As parents our primary goal is to ensure that our children are given the best chance for a long, happy, healthy life. To that end, we try to give them every opportunity to grow mentally, physically and socially. So, we enrol them in activities that will allow them opportunities to experience life and learn how to handle situations when they are adults. My wife and I felt putting our children in sports was an ideal way for them to learn how to handle the realities and challenges that would come along in their adult lives while having fun and staying fit. Naturally hockey seemed like a sound choice.
We were not naïve. We understood that there are risks in every activity. But when we enrolled our four-year-old son in hockey we were not really concerned. What could really happen at that age? And we were right. It was fun and hockey was perfect. It was building our son’s character: he was learning many lessons while having a great time — how to win and lose, how to be a team player, what it means to have a work ethic, the value of commitment, how to tackle challenges and face disappointment, and so on. It really was ideal, or so we thought.
While he was growing, we as parents didn’t. We actually became mesmerized by our son who was excelling at the sport, and we were proud of his accomplishments on and off the ice. He was becoming a ”real” man. He was developing not only his hockey skills, but his social skills. The problem was, we were so thrilled by his hockey that we forgot about our number one priority as parents — to ensure our child’s safety and well-being.
We pushed him to be the best he could be in every aspect of his life and hockey was no different. Every game our son would go out and make us proud. We encouraged him to always put in his best effort and that included every facet of the game. But as he grew older, the game changed and it became rougher and required that our son adapt to the more physical play or risk not having the opportunity to play at the highest level.
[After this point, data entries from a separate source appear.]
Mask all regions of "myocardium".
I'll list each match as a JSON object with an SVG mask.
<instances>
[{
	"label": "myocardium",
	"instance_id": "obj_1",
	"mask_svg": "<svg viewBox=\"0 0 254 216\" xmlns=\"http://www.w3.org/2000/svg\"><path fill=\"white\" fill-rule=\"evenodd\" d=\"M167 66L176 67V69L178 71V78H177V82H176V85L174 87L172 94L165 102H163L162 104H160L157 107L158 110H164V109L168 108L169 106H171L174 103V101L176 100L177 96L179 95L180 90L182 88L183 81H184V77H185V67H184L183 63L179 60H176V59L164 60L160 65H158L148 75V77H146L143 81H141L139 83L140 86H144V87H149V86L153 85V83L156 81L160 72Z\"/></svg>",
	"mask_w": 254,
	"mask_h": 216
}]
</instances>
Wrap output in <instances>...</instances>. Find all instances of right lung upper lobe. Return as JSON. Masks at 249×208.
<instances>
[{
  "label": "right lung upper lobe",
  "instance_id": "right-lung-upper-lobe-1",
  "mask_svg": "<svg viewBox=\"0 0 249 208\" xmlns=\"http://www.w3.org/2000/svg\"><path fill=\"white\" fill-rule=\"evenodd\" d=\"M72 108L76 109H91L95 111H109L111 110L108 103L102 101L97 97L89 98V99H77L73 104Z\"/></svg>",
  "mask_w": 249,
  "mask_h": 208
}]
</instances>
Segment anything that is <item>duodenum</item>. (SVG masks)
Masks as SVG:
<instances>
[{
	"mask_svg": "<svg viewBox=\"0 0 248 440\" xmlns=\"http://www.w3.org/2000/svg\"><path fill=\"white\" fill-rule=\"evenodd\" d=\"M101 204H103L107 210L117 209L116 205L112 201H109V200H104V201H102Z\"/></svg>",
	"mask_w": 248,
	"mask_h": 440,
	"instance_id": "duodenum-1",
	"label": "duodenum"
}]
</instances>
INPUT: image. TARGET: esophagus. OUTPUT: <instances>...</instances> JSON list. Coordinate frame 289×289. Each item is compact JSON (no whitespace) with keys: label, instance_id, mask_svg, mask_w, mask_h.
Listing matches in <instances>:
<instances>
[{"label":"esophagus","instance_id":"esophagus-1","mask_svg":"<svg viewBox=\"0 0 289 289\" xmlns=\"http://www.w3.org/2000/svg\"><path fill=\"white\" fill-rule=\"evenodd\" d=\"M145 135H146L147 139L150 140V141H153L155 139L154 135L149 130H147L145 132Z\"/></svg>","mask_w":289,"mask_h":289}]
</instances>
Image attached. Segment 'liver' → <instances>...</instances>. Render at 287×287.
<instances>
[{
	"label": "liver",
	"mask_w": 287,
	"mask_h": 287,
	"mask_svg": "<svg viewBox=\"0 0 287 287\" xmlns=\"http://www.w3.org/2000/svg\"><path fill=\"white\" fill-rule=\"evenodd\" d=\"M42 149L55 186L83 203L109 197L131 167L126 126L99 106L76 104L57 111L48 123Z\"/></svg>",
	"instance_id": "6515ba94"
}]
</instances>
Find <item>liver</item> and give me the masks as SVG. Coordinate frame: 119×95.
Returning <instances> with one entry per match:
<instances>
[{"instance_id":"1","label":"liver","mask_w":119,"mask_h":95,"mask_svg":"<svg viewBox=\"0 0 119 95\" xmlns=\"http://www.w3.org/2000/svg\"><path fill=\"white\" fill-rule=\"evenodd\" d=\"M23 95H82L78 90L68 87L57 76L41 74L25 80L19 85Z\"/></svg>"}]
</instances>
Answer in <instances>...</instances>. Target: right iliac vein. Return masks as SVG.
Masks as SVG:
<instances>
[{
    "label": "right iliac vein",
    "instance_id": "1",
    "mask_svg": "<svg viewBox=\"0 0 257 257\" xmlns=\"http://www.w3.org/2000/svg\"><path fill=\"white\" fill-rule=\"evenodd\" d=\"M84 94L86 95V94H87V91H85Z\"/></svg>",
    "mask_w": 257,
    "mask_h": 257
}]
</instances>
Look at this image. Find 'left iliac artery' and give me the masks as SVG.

So we did nothing to stop the physical play — in fact, we encouraged it! And we wanted our son to impress his coach and in doing so, we knew he would get played more often and have more chances at being the star and more chances to hear the crowd cheer him on.
Somewhere along this journey of hockey, we became obsessed with our son being the star of his team — of bringing home the trophy, scoring the winning goal, being the leading scorer and even being the strongest on the ice. Somehow over 15 years, we, as his parents, evolved from being satisfied with our son going out and having fun to needing our son to be the “best” and ignoring the possibility he might get hurt or hurt someone to meet our expectations and the spectators’ expectations.
I could sit here and rationalize to myself that I had no idea of the risks of my son playing hockey. I knew when he was playing at four years old that there was always a risk, but at that time, it was very minimal and you can’t keep children in a bubble. But I can’t honestly tell you that as the kids got bigger and the game faster and tougher that I didn’t realize the risks to my son were increasing.
So the question remains, if as parents, our priority is to ensure our children grow up safe and healthy with the tools to survive in this world, why would we put their health, and especially their brains, at risk?
One answer is simple: that we put our desire of being able to brag about our children’s accomplishments ahead of their welfare. The children just want to please us and they see the response they get from getting a goal, or laying on the best ”hit” of the game. So we reinforce this aggressive behaviour and over time it becomes natural for our kids to go out and nail the opponent in order to get the applause and praise from us, the coaches, and spectators (and they get more ice-time as a reward, which is like a drug — they have to have it).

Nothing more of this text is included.